Source extract:
▼

Prevalent mechanism of membrane bridging by synaptotagmin-1

Synaptotagmin-1 functions as a Ca2+ sensor in neurotransmitter release through its two C-2 domains (the C(2)A and C2B domain). The ability of synaptotagmin-1 to bridge two membranes is likely crucial for its function, enabling cooperation with the soluble N-ethylmaleimide sensitive factor adaptor protein receptors (SNAREs) in membrane fusion, but two bridging mechanisms have been proposed. A highly soluble synaptotagmin-1 fragment containing both domains (C(2)AB) was shown to bind simultaneously to two membranes via the Ca2+-binding loops at the top of both domains and basic residues at the bottom of the C2B domain (direct bridging mechanism). In contrast, a longer fragment including a linker sequence (lnC(2)AB) was found to aggregate in solution and was proposed to bridge membranes through trans interactions between lnC(2)AB oligomers bound to each membrane via the Ca2+-binding loops, with no contact of the bottom of the C2B domain with the membranes. We now show that lnC(2)AB containing impurities indeed aggregates in solution, but properly purified lnC(2)AB is highly soluble. Moreover, cryo-EM images reveal that a majority of lnC(2)AB molecules bridge membranes directly. Fluorescence spectroscopy indicates that the bottom of the C2B domain contacts the membrane in a sizeable population of molecules of both membrane-bound C(2)AB and membrane-bound lnC(2)AB. NMR data on nanodiscs show that a fraction of C(2)AB molecules bind to membranes with antiparallel orientations of the C-2 domains. Together with previous studies, these results show that direct bridging constitutes the prevalent mechanism of membrane bridging by both C(2)AB and lnC(2)AB, suggesting that this mechanism underlies the function of synaptotagmin-1 in neurotransmitter release.

▲

Data provided:
▼

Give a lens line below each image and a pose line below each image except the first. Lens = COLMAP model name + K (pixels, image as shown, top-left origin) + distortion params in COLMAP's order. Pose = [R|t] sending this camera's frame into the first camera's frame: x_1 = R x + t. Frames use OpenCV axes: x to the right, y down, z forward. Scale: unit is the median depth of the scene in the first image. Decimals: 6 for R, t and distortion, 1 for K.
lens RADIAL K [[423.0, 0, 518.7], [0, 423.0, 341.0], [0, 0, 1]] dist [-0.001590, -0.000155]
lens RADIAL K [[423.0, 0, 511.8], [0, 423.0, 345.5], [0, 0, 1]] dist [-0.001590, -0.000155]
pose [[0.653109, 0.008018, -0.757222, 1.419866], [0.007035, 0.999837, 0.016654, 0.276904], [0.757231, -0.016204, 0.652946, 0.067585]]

▲

Exercise description: Using the synaptotagmin-1 abstract, explain in one to three sentences why synaptotagmin-1's ability to bridge two membranes is likely crucial for its function.

Reply: Bridging two membranes lets synaptotagmin-1 cooperate with the soluble N-ethylmaleimide sensitive factor adaptor protein receptors (SNAREs) in membrane fusion.